Tra i casi registrati, 126 si sono verificati nella forma neuro-invasiva, 20 casi asintomatici sono stati riscontrati tra i donatori di sangue, ignari di avere contratto il visus, altri 125 casi hanno assunto la forma di febbre
Le regioni più colpite sono ancora il Lazio e la Campania entrambe hanno registrato otto morti a causa del virus, un decesso è stato registrato in Piemonte, in Lombardia e in Calabria.
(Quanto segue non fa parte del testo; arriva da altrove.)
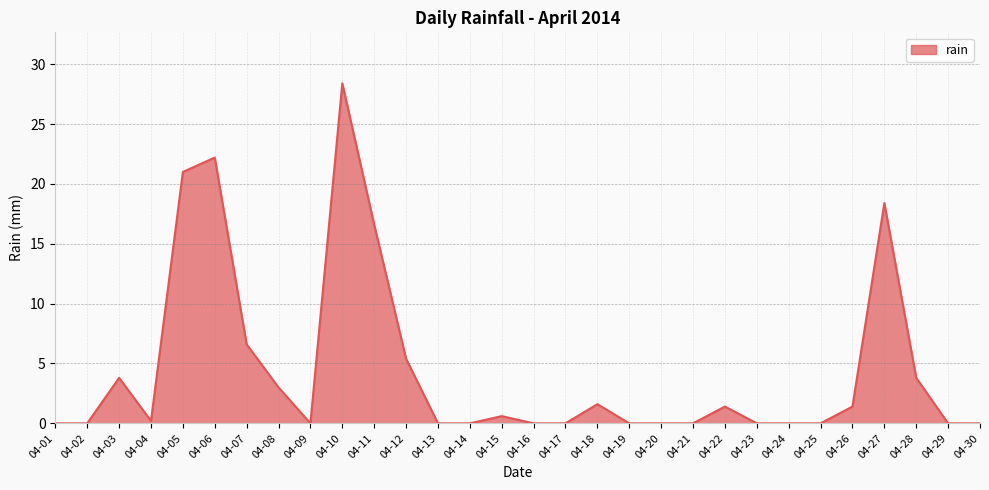

At which category does the chart reach its peak across all series?

04-10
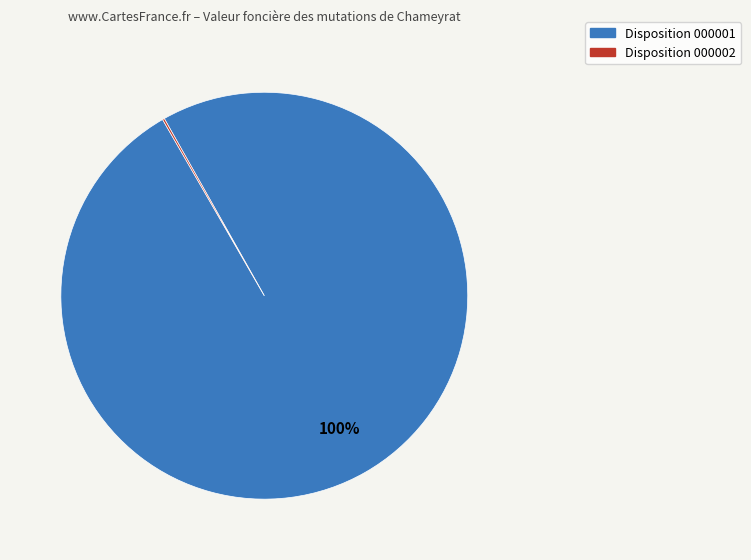

To the nearest percent, what is the average slice percentage?

50%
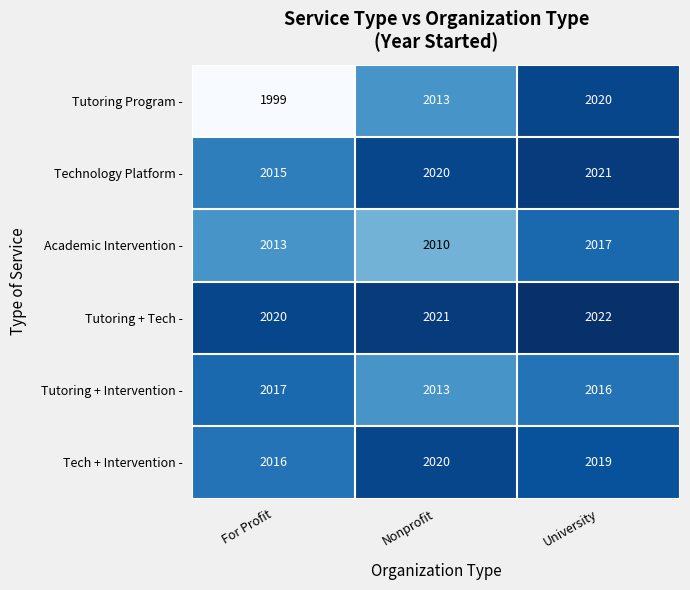

What is the difference between the maximum and second lowest values in the Tutoring Program - series?

7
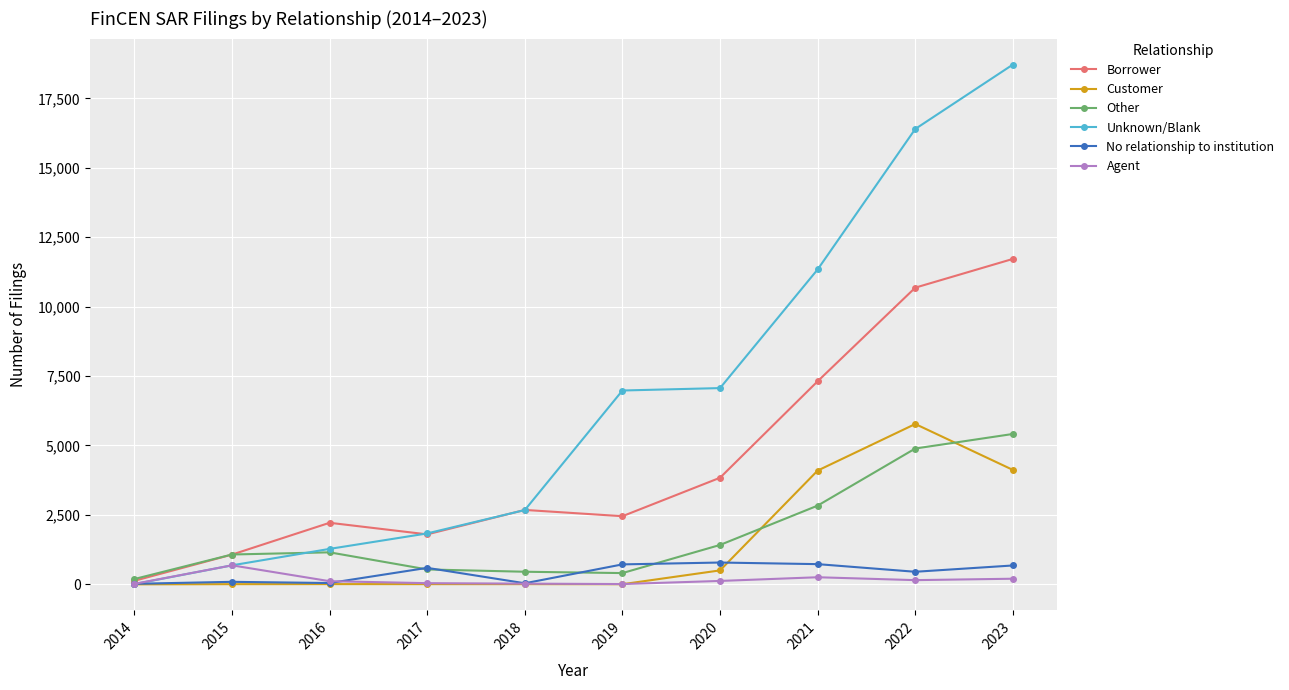

Is it true that Agent equals 256 at 2021?

True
In Italia il picco delle infezioni normalmente si raggiunge nel mese di agosto anche se, sottolineano dall’Iss, è impossibile prevedere l’andamento dei contagi poiché questi dipendono da diversi fattori climatici e ambientali.

È bene ricordare che per difendersi dalle punture di zanzara che causano l’infezione è bene “Usare repellenti da applicare sulla pelle, indossare abiti lunghi, soprattutto all’imbrunire, per coprire il corpo e installare, se possibile, reti protettive nelle finestre di casa“, come ha spiegato recentemente a TeleAmbiente il ricercatore di Statistica Medica ed Epidemiologia Molecolare dell’Università Campus Biomedico di Roma, Francesco Branda:

“La febbre West Nile è una malattia infettiva respiratoria trasmessa dalle zanzare appartenenti al genere Culex. Dopo l’acquisizione del virus dagli uccelli, gli insetti colpiscono soprattutto all’imbrunire, tra il tramonto e l’alba, vicino ad ambienti umidi, dai laghetti alle fontane, dai secchi con acqua piovana ai sottovasi delle piante. Come fa la febbre West Nile a introdursi in un determinato territorio? Almeno due le possibilità: gli uccelli migratori infettati possono contagiare gli uccelli stanziali, così da avviare un ciclo di trasmissione locale, oppure le zanzare vettori solite nutrirsi del sangue dei volatili malati contribuiscono alla diffusione della patologia con maggiore velocità. In tutto ciò innegabile la relazione con il cambiamento climatico. All’aumento delle temperature, infatti, così come dimostrato anche dal modello XGBoost realizzato dall’Università Campus Biomedico di Roma con l’obiettivo di prevenire i focolai della febbre West Nile, aumenta il rischio di infezione”, spiega a TeleAmbiente il ricercatore di Statistica Medica ed Epidemiologia Molecolare dell’Università Campus Biomedico di Roma, Francesco Branda.